What Remains Legal Under the Constitution and Acts of Congress

  • Congress retains exclusive constitutional authority over tariffs. Tariffs are taxes, and the Constitution vests taxing power in Congress. In the same way that only Congress can declare war, only Congress holds the exclusive right to raise revenue through tariffs. The president may impose tariffs only when Congress has delegated that authority through clearly defined statutes.
  • Section 122 of the Trade Act of 1974 (Balance‑of‑Payments Tariffs). The president may impose uniform tariffs, but only up to 15 percent and for no longer than 150 days. Congress must take action to extend tariffs beyond the 150-day period. These caps are strictly defined. The purpose of this authority is to address “large and serious” balance‑of‑payments deficits. No investigation is mandatory. This is the authority invoked immediately after the ruling.
  • Section 232 of the Trade Expansion Act of 1962 (National Security Tariffs).
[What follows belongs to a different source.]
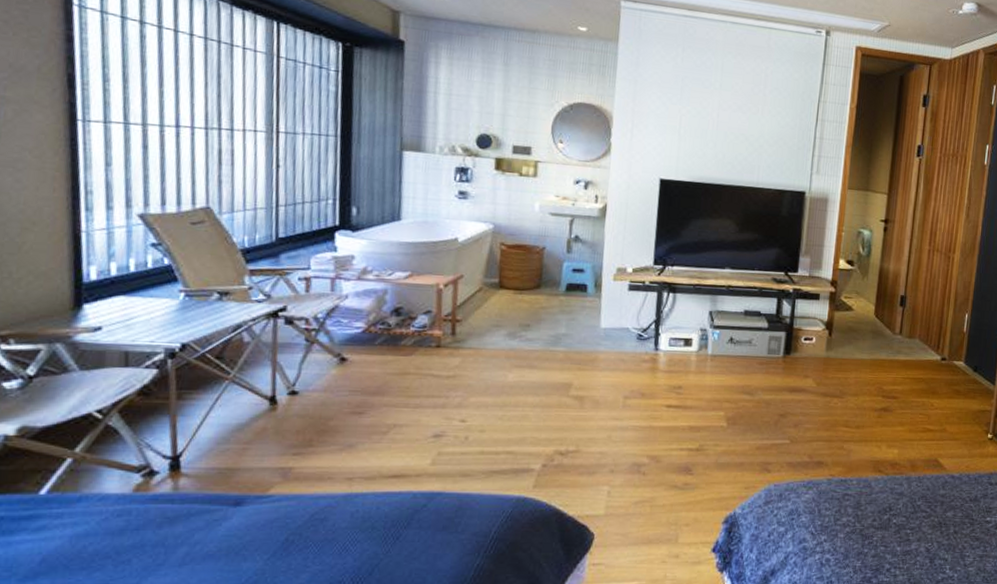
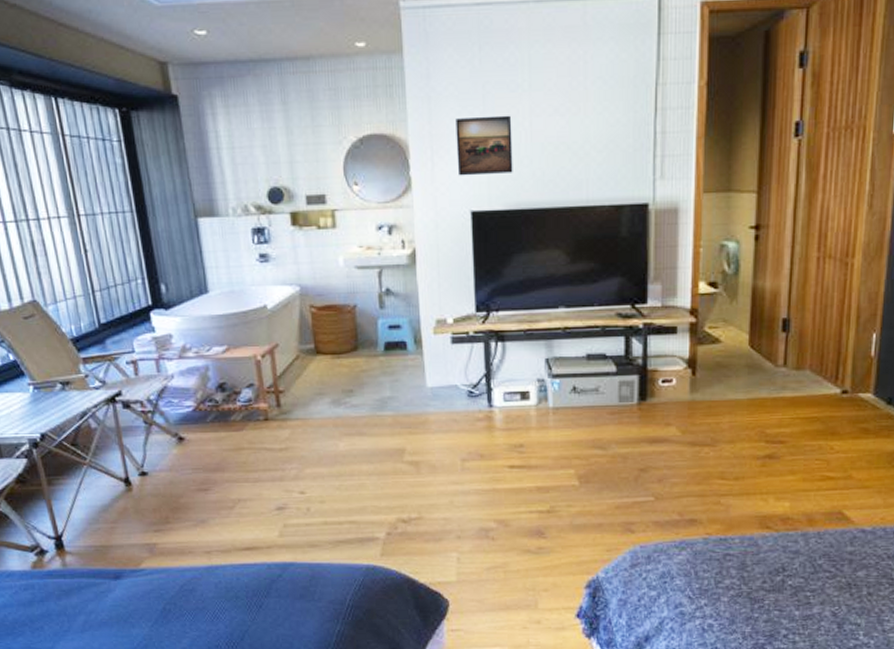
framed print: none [653,101,703,152] -> present [455,115,513,176]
Permits tariffs when imports threaten national security, following a Commerce Department investigation. Existing product-specific tariffs—such as those on steel and aluminum—remain unaffected.
  • Section 301 of the Trade Act of 1974 (Unfair Trade Practices). Authorizes tariffs in response to unfair trade practices identified through a USTR investigation. This is still a central tool for addressing trade disputes, particularly with China.
  • Section 201 of the Trade Act of 1974 (Safeguard Tariffs). The U.S. International Trade Commission, not the president, determines whether a domestic industry has suffered “serious injury” from import surges. Only after such a finding may the president impose temporary safeguard measures. The Supreme Court ruling did not alter this structure.
  • Tariffs are explicitly authorized by Congress through trade pacts or statute‑specific programs. Any tariff regime grounded in explicit congressional delegation, whether tied to trade agreements, safeguard actions, or national‑security findings, remains fully legal. The ruling affects only IEEPA‑based tariffs.

The Bottom Line

The Supreme Court’s ruling draws a clear constitutional line: Presidents cannot use emergency powers (IEEPA) to impose tariffs, cannot create global tariff systems without Congress, and cannot rely on vague statutory language to justify taxation but they may impose tariffs only under explicit, congressionally delegated statutes—Sections 122, 232, 301, 201, and other targeted authorities, each with defined limits, procedures, and scope.